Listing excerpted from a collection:
□ □ □ □
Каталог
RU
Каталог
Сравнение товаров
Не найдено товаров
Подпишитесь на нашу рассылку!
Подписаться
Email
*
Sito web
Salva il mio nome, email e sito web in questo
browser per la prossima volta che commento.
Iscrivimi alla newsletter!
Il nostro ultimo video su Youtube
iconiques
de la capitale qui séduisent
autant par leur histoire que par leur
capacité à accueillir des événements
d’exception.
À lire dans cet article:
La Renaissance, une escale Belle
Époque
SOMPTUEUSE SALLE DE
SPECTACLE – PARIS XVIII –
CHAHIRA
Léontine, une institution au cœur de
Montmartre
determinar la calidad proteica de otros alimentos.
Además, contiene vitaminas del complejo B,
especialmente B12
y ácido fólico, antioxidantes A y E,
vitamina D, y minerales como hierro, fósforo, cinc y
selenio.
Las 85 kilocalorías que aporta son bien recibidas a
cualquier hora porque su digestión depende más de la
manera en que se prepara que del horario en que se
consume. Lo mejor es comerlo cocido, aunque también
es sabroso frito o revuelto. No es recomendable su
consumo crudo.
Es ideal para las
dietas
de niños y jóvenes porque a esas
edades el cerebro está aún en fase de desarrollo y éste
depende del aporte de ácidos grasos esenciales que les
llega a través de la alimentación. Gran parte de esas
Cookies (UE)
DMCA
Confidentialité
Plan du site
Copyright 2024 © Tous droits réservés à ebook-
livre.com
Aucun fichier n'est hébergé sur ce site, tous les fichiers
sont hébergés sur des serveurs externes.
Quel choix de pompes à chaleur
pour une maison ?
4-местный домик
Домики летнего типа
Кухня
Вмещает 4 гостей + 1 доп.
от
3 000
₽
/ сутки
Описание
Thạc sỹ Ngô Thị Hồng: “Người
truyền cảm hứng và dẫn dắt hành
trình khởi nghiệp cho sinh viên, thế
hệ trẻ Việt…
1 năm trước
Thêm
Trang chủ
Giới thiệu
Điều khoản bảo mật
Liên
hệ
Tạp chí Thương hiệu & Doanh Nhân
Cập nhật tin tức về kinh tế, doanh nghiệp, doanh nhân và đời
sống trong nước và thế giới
□ □ □ □
- _Task description_
Reproduce every line of the listing above verbatim, keeping the original order.

- _Your response_
Каталог
RU
Каталог
Сравнение товаров
Не найдено товаров
Подпишитесь на нашу рассылку!
Подписаться
Email
*
Sito web
Salva il mio nome, email e sito web in questo
browser per la prossima volta che commento.
Iscrivimi alla newsletter!
Il nostro ultimo video su Youtube
iconiques
de la capitale qui séduisent
autant par leur histoire que par leur
capacité à accueillir des événements
d’exception.
À lire dans cet article:
La Renaissance, une escale Belle
Époque
SOMPTUEUSE SALLE DE
SPECTACLE – PARIS XVIII –
CHAHIRA
Léontine, une institution au cœur de
Montmartre
determinar la calidad proteica de otros alimentos.
Además, contiene vitaminas del complejo B,
especialmente B12
y ácido fólico, antioxidantes A y E,
vitamina D, y minerales como hierro, fósforo, cinc y
selenio.
Las 85 kilocalorías que aporta son bien recibidas a
cualquier hora porque su digestión depende más de la
manera en que se prepara que del horario en que se
consume. Lo mejor es comerlo cocido, aunque también
es sabroso frito o revuelto. No es recomendable su
consumo crudo.
Es ideal para las
dietas
de niños y jóvenes porque a esas
edades el cerebro está aún en fase de desarrollo y éste
depende del aporte de ácidos grasos esenciales que les
llega a través de la alimentación. Gran parte de esas
Cookies (UE)
DMCA
Confidentialité
Plan du site
Copyright 2024 © Tous droits réservés à ebook-
livre.com
Aucun fichier n'est hébergé sur ce site, tous les fichiers
sont hébergés sur des serveurs externes.
Quel choix de pompes à chaleur
pour une maison ?
4-местный домик
Домики летнего типа
Кухня
Вмещает 4 гостей + 1 доп.
от
3 000
₽
/ сутки
Описание
Thạc sỹ Ngô Thị Hồng: “Người
truyền cảm hứng và dẫn dắt hành
trình khởi nghiệp cho sinh viên, thế
hệ trẻ Việt…
1 năm trước
Thêm
Trang chủ
Giới thiệu
Điều khoản bảo mật
Liên
hệ
Tạp chí Thương hiệu & Doanh Nhân
Cập nhật tin tức về kinh tế, doanh nghiệp, doanh nhân và đời
sống trong nước và thế giới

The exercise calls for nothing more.